EXERCISE DETAILS: Go through the lines of the material and count the ones with the word "CROSS". Give that count alone.

○ ○ ○ ○

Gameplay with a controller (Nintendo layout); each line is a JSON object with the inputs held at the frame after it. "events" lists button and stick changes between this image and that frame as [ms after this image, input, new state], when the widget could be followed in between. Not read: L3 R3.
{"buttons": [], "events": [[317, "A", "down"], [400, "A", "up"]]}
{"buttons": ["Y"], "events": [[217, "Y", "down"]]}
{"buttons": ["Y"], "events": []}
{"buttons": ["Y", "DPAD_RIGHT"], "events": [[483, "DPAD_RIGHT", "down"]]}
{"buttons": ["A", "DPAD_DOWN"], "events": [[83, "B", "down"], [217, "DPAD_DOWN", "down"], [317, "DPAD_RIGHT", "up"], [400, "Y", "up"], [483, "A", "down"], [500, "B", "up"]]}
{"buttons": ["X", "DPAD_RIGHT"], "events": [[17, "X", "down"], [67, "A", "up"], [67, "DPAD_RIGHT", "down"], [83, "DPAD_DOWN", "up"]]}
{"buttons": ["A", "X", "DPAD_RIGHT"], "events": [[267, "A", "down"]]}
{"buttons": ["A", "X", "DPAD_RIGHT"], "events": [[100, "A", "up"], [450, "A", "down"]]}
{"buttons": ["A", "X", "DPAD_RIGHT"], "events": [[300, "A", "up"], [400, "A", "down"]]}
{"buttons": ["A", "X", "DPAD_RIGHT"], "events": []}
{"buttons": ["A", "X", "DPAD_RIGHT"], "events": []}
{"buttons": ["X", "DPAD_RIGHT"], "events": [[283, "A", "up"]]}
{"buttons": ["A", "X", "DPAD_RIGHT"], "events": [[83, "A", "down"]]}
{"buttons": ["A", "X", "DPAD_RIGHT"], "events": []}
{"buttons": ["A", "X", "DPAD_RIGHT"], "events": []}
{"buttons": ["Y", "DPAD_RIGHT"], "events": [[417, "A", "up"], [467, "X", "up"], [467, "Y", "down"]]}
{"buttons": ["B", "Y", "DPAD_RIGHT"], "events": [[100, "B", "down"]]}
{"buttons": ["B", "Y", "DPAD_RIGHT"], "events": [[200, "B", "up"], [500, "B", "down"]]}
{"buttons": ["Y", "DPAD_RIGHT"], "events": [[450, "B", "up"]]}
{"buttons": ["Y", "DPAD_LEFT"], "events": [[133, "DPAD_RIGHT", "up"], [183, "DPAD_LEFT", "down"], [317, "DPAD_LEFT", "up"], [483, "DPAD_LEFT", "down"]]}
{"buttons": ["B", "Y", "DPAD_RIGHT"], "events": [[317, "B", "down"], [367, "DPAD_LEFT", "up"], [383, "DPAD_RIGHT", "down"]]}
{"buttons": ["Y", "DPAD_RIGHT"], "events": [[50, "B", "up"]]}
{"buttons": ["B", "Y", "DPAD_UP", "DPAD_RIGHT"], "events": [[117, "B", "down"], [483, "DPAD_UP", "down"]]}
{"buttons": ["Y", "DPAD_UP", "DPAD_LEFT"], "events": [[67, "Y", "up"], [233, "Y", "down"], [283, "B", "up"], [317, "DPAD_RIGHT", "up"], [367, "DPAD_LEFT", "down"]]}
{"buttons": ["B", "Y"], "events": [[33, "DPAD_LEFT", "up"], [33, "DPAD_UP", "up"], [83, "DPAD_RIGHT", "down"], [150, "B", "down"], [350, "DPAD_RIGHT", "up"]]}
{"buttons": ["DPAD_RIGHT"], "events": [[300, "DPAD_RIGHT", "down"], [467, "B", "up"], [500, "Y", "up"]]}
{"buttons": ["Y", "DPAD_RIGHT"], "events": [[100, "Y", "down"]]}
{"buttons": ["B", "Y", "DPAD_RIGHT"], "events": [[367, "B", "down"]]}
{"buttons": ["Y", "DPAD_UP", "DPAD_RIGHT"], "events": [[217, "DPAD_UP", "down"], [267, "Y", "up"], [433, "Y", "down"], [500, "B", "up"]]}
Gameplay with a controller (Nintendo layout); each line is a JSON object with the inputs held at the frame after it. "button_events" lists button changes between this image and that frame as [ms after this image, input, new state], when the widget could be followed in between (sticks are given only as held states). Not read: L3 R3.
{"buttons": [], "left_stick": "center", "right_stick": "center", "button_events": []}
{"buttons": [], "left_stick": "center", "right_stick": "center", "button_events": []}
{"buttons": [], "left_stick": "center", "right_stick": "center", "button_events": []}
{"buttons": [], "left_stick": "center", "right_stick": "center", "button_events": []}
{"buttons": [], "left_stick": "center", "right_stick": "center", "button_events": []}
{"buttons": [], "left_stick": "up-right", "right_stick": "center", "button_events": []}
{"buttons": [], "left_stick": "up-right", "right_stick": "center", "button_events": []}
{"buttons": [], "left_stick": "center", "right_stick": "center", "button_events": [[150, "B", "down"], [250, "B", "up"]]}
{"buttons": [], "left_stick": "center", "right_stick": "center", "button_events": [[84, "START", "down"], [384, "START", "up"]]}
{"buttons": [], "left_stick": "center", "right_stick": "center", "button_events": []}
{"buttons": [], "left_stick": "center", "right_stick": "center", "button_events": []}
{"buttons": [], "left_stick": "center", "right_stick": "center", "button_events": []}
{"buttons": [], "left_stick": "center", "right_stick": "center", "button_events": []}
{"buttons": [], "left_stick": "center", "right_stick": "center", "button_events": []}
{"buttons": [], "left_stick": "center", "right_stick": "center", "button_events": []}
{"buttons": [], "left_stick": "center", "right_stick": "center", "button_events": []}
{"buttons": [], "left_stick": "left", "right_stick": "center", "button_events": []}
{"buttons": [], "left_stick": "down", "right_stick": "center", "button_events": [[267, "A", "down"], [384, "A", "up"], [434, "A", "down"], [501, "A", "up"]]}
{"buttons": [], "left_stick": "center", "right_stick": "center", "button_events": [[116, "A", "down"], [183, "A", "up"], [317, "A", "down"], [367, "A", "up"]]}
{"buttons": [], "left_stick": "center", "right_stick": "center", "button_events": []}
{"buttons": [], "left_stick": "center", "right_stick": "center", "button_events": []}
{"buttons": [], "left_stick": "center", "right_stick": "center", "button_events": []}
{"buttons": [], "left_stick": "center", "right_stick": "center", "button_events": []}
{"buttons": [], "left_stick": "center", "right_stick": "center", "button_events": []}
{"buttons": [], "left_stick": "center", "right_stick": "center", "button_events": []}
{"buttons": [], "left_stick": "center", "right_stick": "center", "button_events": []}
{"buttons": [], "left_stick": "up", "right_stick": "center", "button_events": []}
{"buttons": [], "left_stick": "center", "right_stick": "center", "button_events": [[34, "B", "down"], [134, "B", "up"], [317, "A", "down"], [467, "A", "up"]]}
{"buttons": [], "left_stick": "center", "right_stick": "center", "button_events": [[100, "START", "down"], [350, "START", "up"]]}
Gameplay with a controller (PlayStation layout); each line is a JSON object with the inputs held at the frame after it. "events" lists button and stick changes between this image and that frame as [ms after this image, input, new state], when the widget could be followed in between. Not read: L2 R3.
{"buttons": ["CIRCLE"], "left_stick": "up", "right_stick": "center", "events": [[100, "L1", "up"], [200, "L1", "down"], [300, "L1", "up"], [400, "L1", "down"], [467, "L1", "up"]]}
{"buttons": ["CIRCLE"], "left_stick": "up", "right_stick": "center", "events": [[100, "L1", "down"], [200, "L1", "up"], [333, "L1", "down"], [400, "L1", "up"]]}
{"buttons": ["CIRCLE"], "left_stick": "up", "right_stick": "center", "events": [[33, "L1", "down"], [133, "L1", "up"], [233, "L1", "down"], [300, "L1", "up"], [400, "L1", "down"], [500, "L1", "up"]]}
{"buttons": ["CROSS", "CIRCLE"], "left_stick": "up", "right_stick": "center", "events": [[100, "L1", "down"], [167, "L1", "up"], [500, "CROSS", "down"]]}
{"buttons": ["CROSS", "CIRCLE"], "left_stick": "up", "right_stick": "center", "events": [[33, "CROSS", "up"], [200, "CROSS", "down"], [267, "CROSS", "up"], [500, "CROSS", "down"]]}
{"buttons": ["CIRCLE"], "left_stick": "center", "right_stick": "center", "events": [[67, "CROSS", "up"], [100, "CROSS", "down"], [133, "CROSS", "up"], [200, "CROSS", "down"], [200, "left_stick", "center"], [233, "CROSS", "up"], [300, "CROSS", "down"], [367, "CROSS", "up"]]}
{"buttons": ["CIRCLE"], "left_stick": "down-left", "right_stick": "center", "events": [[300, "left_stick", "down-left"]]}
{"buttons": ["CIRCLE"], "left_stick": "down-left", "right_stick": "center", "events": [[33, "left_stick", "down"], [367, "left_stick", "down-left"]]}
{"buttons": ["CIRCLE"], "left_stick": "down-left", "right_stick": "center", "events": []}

○ ○ ○ ○

ANSWER TO THE PROBLEM: 3